GRADE: A/B
What happens when the former drummer of one of the loudest and most spastic emo bands decides to pick up an acoustic guitar and bare his soul on a solo album? A better question might be, how are the fans who used to love screaming along with the previously mentioned band to the general annoyance of their parents going to adjust to this progression now that they all live in soon-to-be-condemned apartment buildings and eat ramen noodles five times a week? Well, the results aren’t as awful as you might think–not when that former drummer is Mike Kinsella and the album is called Owen.
Kinsella, though only in his mid-20s, is a seasoned Chicago indie-rock veteran, with an impressive resume that includes the aforementioned Cap’n Jazz, Joan of Arc, American Football, and the Owls. Owen is also the name of the “band” that performs this self-titled album; in truth, Kinsella plays all of the instruments. Perhaps his own insecurities have prompted him to try to fool us into thinking that he has some friends that played with him.
We hear insecurities crooned in his own falsetto on “Most days and,” (“Oh it’s sad/Oh I know/the youngness of my young man shows/So please accept my apology/and wait with me”) a track that is indistinguishable from the one that follows, “Most Nights,” which acts more or less as an epilogue to the prior. You can file this album under American Football (the only other project Kinsella has fronted), but Owen steps it down a couple notches on the intensity level, preferring acoustic guitars to the primarily electric American Football full-length.

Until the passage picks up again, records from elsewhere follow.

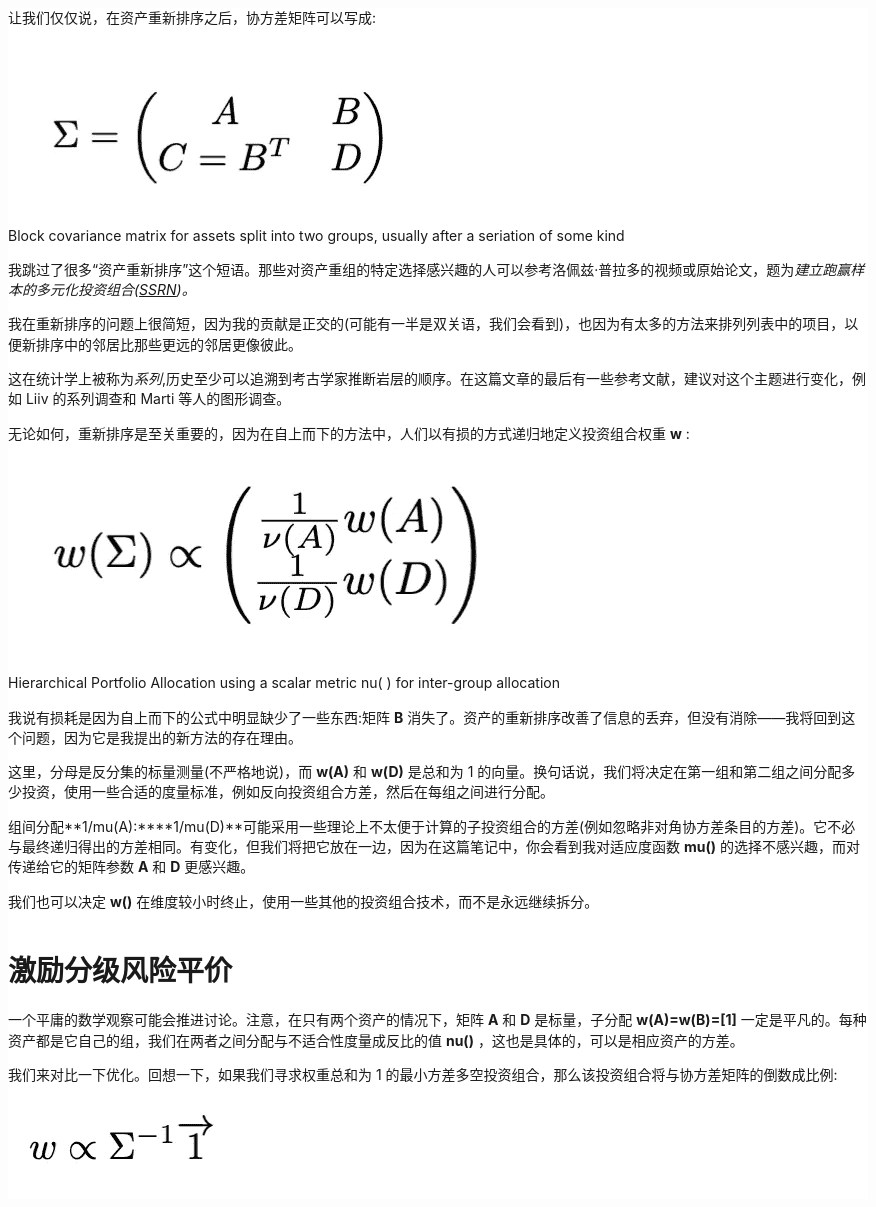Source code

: 让我们仅仅说，在资产重新排序之后，协方差矩阵可以写成:

![](img/cc06cd2459d1303e601599aae123bef7.png)

Block covariance matrix for assets split into two groups, usually after a seriation of some kind

我跳过了很多“资产重新排序”这个短语。那些对资产重组的特定选择感兴趣的人可以参考洛佩兹·普拉多的视频或原始论文，题为*建立跑赢样本的多元化投资组合(*[*SSRN*](https://papers.ssrn.com/sol3/papers.cfm?abstract_id=2708678)*)。*

我在重新排序的问题上很简短，因为我的贡献是正交的(可能有一半是双关语，我们会看到)，也因为有太多的方法来排列列表中的项目，以便新排序中的邻居比那些更远的邻居更像彼此。

这在统计学上被称为*系列*,历史至少可以追溯到考古学家推断岩层的顺序。在这篇文章的最后有一些参考文献，建议对这个主题进行变化，例如 Liiv 的系列调查和 Marti 等人的图形调查。

无论如何，重新排序是至关重要的，因为在自上而下的方法中，人们以有损的方式递归地定义投资组合权重 **w** :

![](img/8148936560b7fb7207959f5db43d6d89.png)

Hierarchical Portfolio Allocation using a scalar metric nu( ) for inter-group allocation

我说有损耗是因为自上而下的公式中明显缺少了一些东西:矩阵 **B** 消失了。资产的重新排序改善了信息的丢弃，但没有消除——我将回到这个问题，因为它是我提出的新方法的存在理由。

这里，分母是反分集的标量测量(不严格地说)，而 **w(A)** 和 **w(D)** 是总和为 1 的向量。换句话说，我们将决定在第一组和第二组之间分配多少投资，使用一些合适的度量标准，例如反向投资组合方差，然后在每组之间进行分配。

组间分配**1/mu(A):****1/mu(D)**可能采用一些理论上不太便于计算的子投资组合的方差(例如忽略非对角协方差条目的方差)。它不必与最终递归得出的方差相同。有变化，但我们将把它放在一边，因为在这篇笔记中，你会看到我对适应度函数 **mu()** 的选择不感兴趣，而对传递给它的矩阵参数 **A** 和 **D** 更感兴趣。

我们也可以决定 **w()** 在维度较小时终止，使用一些其他的投资组合技术，而不是永远继续拆分。

# 激励分级风险平价

一个平庸的数学观察可能会推进讨论。注意，在只有两个资产的情况下，矩阵 **A** 和 **D** 是标量，子分配 **w(A)=w(B)=[1]** 一定是平凡的。每种资产都是它自己的组，我们在两者之间分配与不适合性度量成反比的值 **nu()** ，这也是具体的，可以是相应资产的方差。

我们来对比一下优化。回想一下，如果我们寻求权重总和为 1 的最小方差多空投资组合，那么该投资组合将与协方差矩阵的倒数成比例:

![](img/c6d9c8aeba2d23a6d926a7e264f5853b.png)
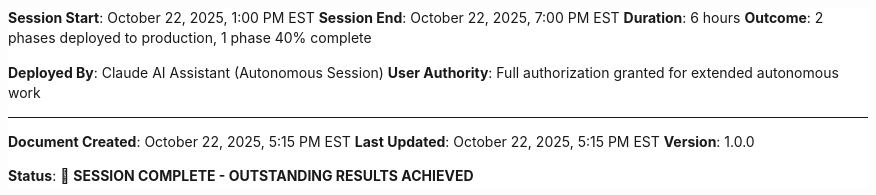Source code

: 
**Session Start**: October 22, 2025, 1:00 PM EST
**Session End**: October 22, 2025, 7:00 PM EST
**Duration**: 6 hours
**Outcome**: 2 phases deployed to production, 1 phase 40% complete

**Deployed By**: Claude AI Assistant (Autonomous Session)
**User Authority**: Full authorization granted for extended autonomous work

---

**Document Created**: October 22, 2025, 5:15 PM EST
**Last Updated**: October 22, 2025, 5:15 PM EST
**Version**: 1.0.0

**Status**: 🎉 **SESSION COMPLETE - OUTSTANDING RESULTS ACHIEVED**

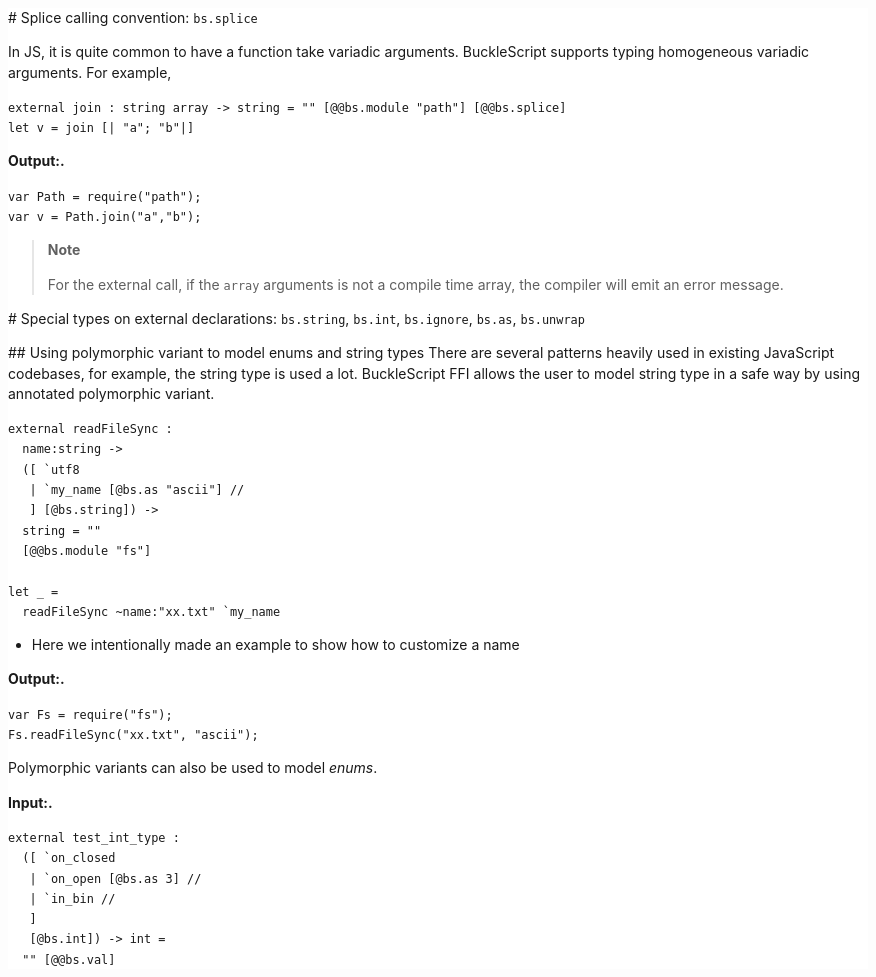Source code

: \# Splice calling convention: `bs.splice`

In JS, it is quite common to have a function take variadic arguments.
BuckleScript supports typing homogeneous variadic arguments. For
example,

    external join : string array -> string = "" [@@bs.module "path"] [@@bs.splice]
    let v = join [| "a"; "b"|]

**Output:.**

    var Path = require("path");
    var v = Path.join("a","b");

> **Note**
>
> For the external call, if the `array` arguments is not a compile time
> array, the compiler will emit an error message.

\# Special types on external declarations: `bs.string`, `bs.int`,
`bs.ignore`, `bs.as`, `bs.unwrap`

\#\# Using polymorphic variant to model enums and string types There are
several patterns heavily used in existing JavaScript codebases, for
example, the string type is used a lot. BuckleScript FFI allows the user
to model string type in a safe way by using annotated polymorphic
variant.

    external readFileSync :
      name:string ->
      ([ `utf8
       | `my_name [@bs.as "ascii"] // 
       ] [@bs.string]) ->
      string = ""
      [@@bs.module "fs"]

    let _ =
      readFileSync ~name:"xx.txt" `my_name

-   Here we intentionally made an example to show how to customize a
    name

**Output:.**

    var Fs = require("fs");
    Fs.readFileSync("xx.txt", "ascii");

Polymorphic variants can also be used to model *enums*.

**Input:.**

    external test_int_type :
      ([ `on_closed
       | `on_open [@bs.as 3] // 
       | `in_bin // 
       ]
       [@bs.int]) -> int =
      "" [@@bs.val]
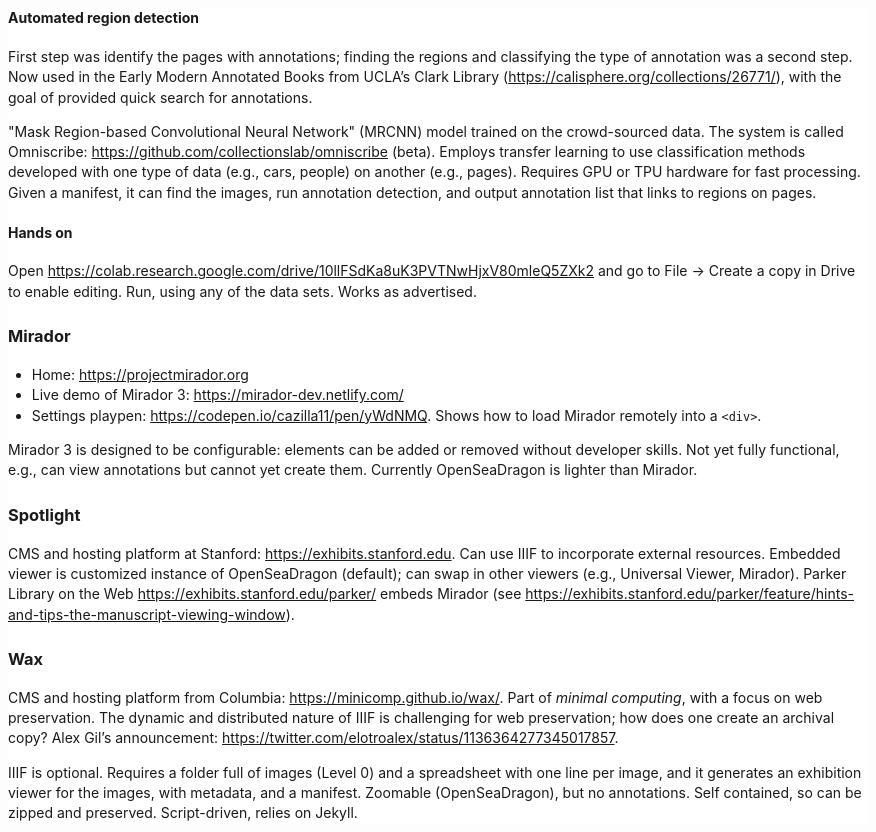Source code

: #### Automated region detection

First step was identify the pages with annotations; finding the regions and classifying the type of annotation was a second step. Now used in the Early Modern Annotated Books from UCLA’s Clark Library (<https://calisphere.org/collections/26771/>), with the goal of provided quick search for annotations.

"Mask Region-based Convolutional Neural Network" (MRCNN) model trained on the crowd-sourced data. The system is called Omniscribe: <https://github.com/collectionslab/omniscribe> (beta). Employs transfer learning to use classification methods developed with one type of data (e.g., cars, people) on another (e.g., pages). Requires GPU or TPU hardware for fast processing. Given a manifest, it can find the images, run annotation detection, and output annotation list that links to regions on pages. 

#### Hands on

Open <https://colab.research.google.com/drive/10llFSdKa8uK3PVTNwHjxV80mleQ5ZXk2> and go to File → Create a copy in Drive to enable editing. Run, using any of the data sets. Works as advertised.

### Mirador 

* Home: <https://projectmirador.org>
* Live demo of Mirador 3: <https://mirador-dev.netlify.com/>
* Settings playpen: <https://codepen.io/cazilla11/pen/yWdNMQ>. Shows how to load Mirador remotely into a `<div>`.

Mirador 3 is designed to be configurable: elements can be added or removed without developer skills. Not yet fully functional, e.g., can view annotations but cannot yet create them. Currently OpenSeaDragon is lighter than Mirador.

### Spotlight

CMS and hosting platform at Stanford: <https://exhibits.stanford.edu>. Can use IIIF to incorporate external resources. Embedded viewer is customized instance of OpenSeaDragon (default); can swap in other viewers (e.g., Universal Viewer, Mirador). Parker Library on the Web <https://exhibits.stanford.edu/parker/> embeds Mirador (see <https://exhibits.stanford.edu/parker/feature/hints-and-tips-the-manuscript-viewing-window>).

### Wax

CMS and hosting platform from Columbia: <https://minicomp.github.io/wax/>.  Part of *minimal computing*, with a focus on web preservation. The dynamic and distributed nature of IIIF is challenging for web preservation; how does one create an archival copy? Alex Gil’s announcement: <https://twitter.com/elotroalex/status/1136364277345017857>.

IIIF is optional. Requires a folder full of images (Level 0) and a spreadsheet with one line per image, and it generates an exhibition viewer for the images, with metadata, and a manifest. Zoomable (OpenSeaDragon), but no annotations. Self contained, so can be zipped and preserved. Script-driven, relies on Jekyll.

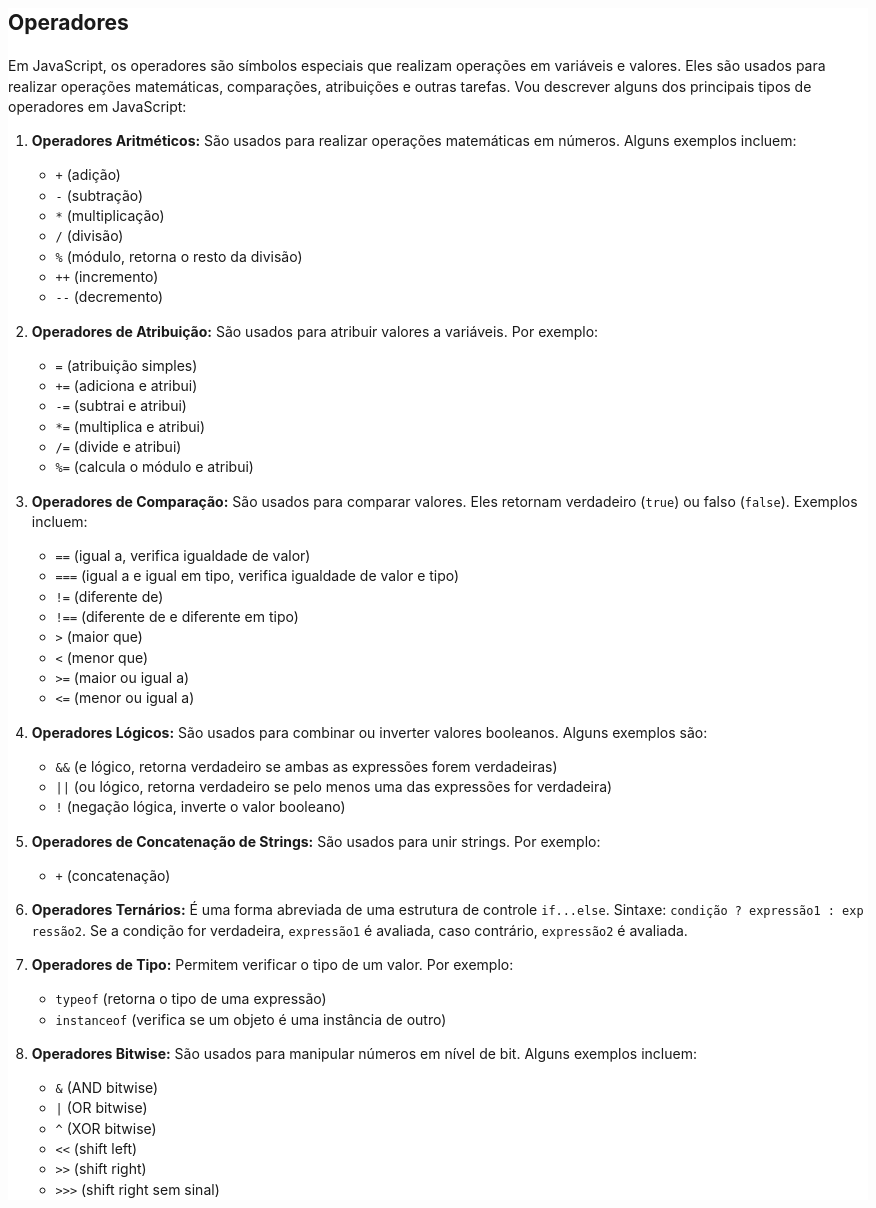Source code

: ## Operadores

Em JavaScript, os operadores são símbolos especiais que realizam operações em variáveis e valores. Eles são usados para realizar operações matemáticas, comparações, atribuições e outras tarefas. Vou descrever alguns dos principais tipos de operadores em JavaScript:

1. **Operadores Aritméticos:** São usados para realizar operações matemáticas em números. Alguns exemplos incluem:
   - `+` (adição)
   - `-` (subtração)
   - `*` (multiplicação)
   - `/` (divisão)
   - `%` (módulo, retorna o resto da divisão)
   - `++` (incremento)
   - `--` (decremento)

2. **Operadores de Atribuição:** São usados para atribuir valores a variáveis. Por exemplo:
   - `=` (atribuição simples)
   - `+=` (adiciona e atribui)
   - `-=` (subtrai e atribui)
   - `*=` (multiplica e atribui)
   - `/=` (divide e atribui)
   - `%=` (calcula o módulo e atribui)

3. **Operadores de Comparação:** São usados para comparar valores. Eles retornam verdadeiro (`true`) ou falso (`false`). Exemplos incluem:
   - `==` (igual a, verifica igualdade de valor)
   - `===` (igual a e igual em tipo, verifica igualdade de valor e tipo)
   - `!=` (diferente de)
   - `!==` (diferente de e diferente em tipo)
   - `>` (maior que)
   - `<` (menor que)
   - `>=` (maior ou igual a)
   - `<=` (menor ou igual a)

4. **Operadores Lógicos:** São usados para combinar ou inverter valores booleanos. Alguns exemplos são:
   - `&&` (e lógico, retorna verdadeiro se ambas as expressões forem verdadeiras)
   - `||` (ou lógico, retorna verdadeiro se pelo menos uma das expressões for verdadeira)
   - `!` (negação lógica, inverte o valor booleano)

5. **Operadores de Concatenação de Strings:** São usados para unir strings. Por exemplo:
   - `+` (concatenação)

6. **Operadores Ternários:** É uma forma abreviada de uma estrutura de controle `if...else`. Sintaxe: `condição ? expressão1 : expressão2`. Se a condição for verdadeira, `expressão1` é avaliada, caso contrário, `expressão2` é avaliada.

7. **Operadores de Tipo:** Permitem verificar o tipo de um valor. Por exemplo:
   - `typeof` (retorna o tipo de uma expressão)
   - `instanceof` (verifica se um objeto é uma instância de outro)

8. **Operadores Bitwise:** São usados para manipular números em nível de bit. Alguns exemplos incluem:
   - `&` (AND bitwise)
   - `|` (OR bitwise)
   - `^` (XOR bitwise)
   - `<<` (shift left)
   - `>>` (shift right)
   - `>>>` (shift right sem sinal)
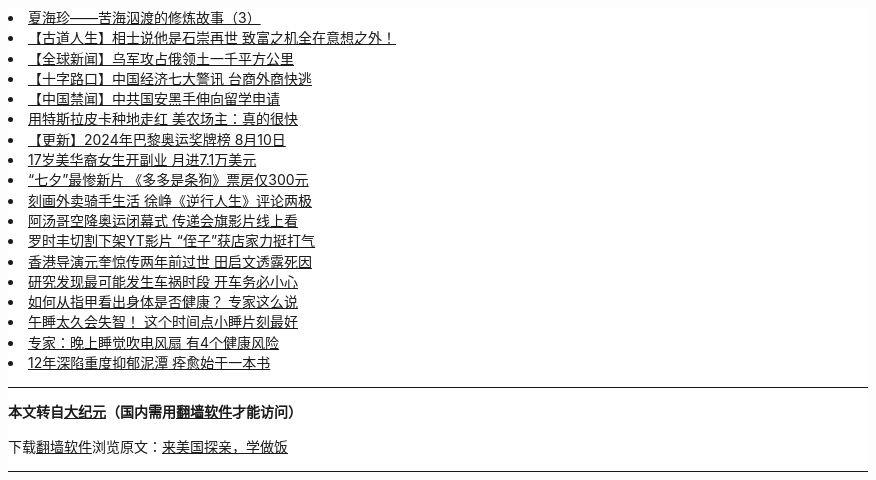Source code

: <li><a href="https://github.com/1992513/djy/blob/master/gb/24/8/5/n14304840.md#1">夏海珍——苦海泅渡的修炼故事（3）</a></li>
<li><a href="https://github.com/1992513/djy/blob/master/gb/24/8/1/n14302522.md#1">【古道人生】相士说他是石崇再世 致富之机全在意想之外！</a></li>
<li><a href="https://github.com/1992513/djy/blob/master/gb/24/8/12/n14309819.md#1">【全球新闻】乌军攻占俄领土一千平方公里</a></li>
<li><a href="https://github.com/1992513/djy/blob/master/gb/24/8/13/n14310497.md#1">【十字路口】中国经济七大警讯 台商外商快逃</a></li>
<li><a href="https://github.com/1992513/djy/blob/master/gb/24/8/12/n14309814.md#1">【中国禁闻】中共国安黑手伸向留学申请</a></li>
<li><a href="https://github.com/1992513/djy/blob/master/gb/24/8/10/n14308743.md#1">用特斯拉皮卡种地走红 美农场主：真的很快</a></li>
<li><a href="https://github.com/1992513/djy/blob/master/gb/24/8/10/n14308673.md#1">【更新】2024年巴黎奥运奖牌榜 8月10日</a></li>
<li><a href="https://github.com/1992513/djy/blob/master/gb/24/8/10/n14308823.md#1">17岁美华裔女生开副业 月进7.1万美元</a></li>
<li><a href="https://github.com/1992513/djy/blob/master/gb/24/8/10/n14308804.md#1">“七夕”最惨新片 《多多是条狗》票房仅300元</a></li>
<li><a href="https://github.com/1992513/djy/blob/master/gb/24/8/10/n14308866.md#1">刻画外卖骑手生活 徐峥《逆行人生》评论两极</a></li>
<li><a href="https://github.com/1992513/djy/blob/master/gb/24/8/12/n14309576.md#1">阿汤哥空降奥运闭幕式 传递会旗影片线上看</a></li>
<li><a href="https://github.com/1992513/djy/blob/master/gb/24/8/11/n14308912.md#1">罗时丰切割下架YT影片 “侄子”获店家力挺打气</a></li>
<li><a href="https://github.com/1992513/djy/blob/master/gb/24/8/12/n14309904.md#1">香港导演元奎惊传两年前过世 田启文透露死因</a></li>
<li><a href="https://github.com/1992513/djy/blob/master/gb/24/8/11/n14309023.md#1">研究发现最可能发生车祸时段 开车务必小心</a></li>
<li><a href="https://github.com/1992513/djy/blob/master/gb/24/8/12/n14309654.md#1">如何从指甲看出身体是否健康？ 专家这么说</a></li>
<li><a href="https://github.com/1992513/djy/blob/master/gb/24/8/10/n14308504.md#1">午睡太久会失智！ 这个时间点小睡片刻最好</a></li>
<li><a href="https://github.com/1992513/djy/blob/master/gb/24/8/13/n14310349.md#1">专家：晚上睡觉吹电风扇 有4个健康风险</a></li>
<li><a href="https://github.com/1992513/djy/blob/master/gb/24/8/8/n14307008.md#1">12年深陷重度抑郁泥潭 痊愈始于一本书</a></li>
<hr>
<strong>本文转自<a href="https://www.epochtimes.com">大纪元</a>（国内需用<a href="https://github.com/1992513/www/blob/master/README.md#8">翻墙软件</a>才能访问）</strong><p>下载<a href="https://github.com/1992513/www/blob/master/README.md#8">翻墙软件</a>浏览原文：<a href="https://www.epochtimes.com/gb/8/1/26/n1991276.htm">来美国探亲，学做饭</a></p><hr>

Acoustic or electric, Kinsella’s pretty little riffs and hooks prove just as melodic. There is an earnestness that makes it hard not to identify with his music. He’s not out to shock us, like his brother Tim, nor is he pandering at the feet of pop-music critics for acceptance. Instead, it seems that he simply wants to share an intimate moment with the listener, something along the lines of a late-night drunken confessional to the stranger sitting next to you at the bar.
These conversations, however, can become annoying at times; the end of “Accidentally,” the album’s fourth track, ends with two minutes of high-pitched feedback that will leave listeners with mind-numbing headaches. And much like a drunk’s slurrings, the tracks on this album tend to blend together. Tracks two and three, five and six (“Declaration of Incompetence” and “You Should Do It Now While It’s On Your Mind”), and eight and nine (“Places to Go” and “Think About It”) all merge together, without any silence in between–a characteristic that would be a flaw under normal circumstances, but seems to be one of the leading attributes of this album. There is something in Kinsella’s simplicity that we find surprising even after nine similar tracks.
Kinsella has made some marked improvements from his efforts with American Football. He has finally found a vocal range that he is comfortable with, and it is obvious that this album went through a much more strenuous post-production effort, making the vocals sound much clearer and adding more electronic effects to the fray, with sequenced drum tracks heavy with delay, reverb and distortion, giving the tracks a thicker sonic aura. Besides American Football, influences from Joan of Arc, a la Live in Chicago ’99, and Very Secretary are easily heard on Owen.
So let’s just admit it–we’re all going soft in our old age. That is, if 21 is old relative to 17. We wear earplugs to shows, we’re starting to amass collections of ties and dress shoes, and, although we’re afraid to admit it, we’re starting to like this acoustic stuff we hear on college radio stations that could just as easily be played on adult contemporary stations. So stop denying it. Put on a sweater, go out and buy this album, and start singing along with the rest of us.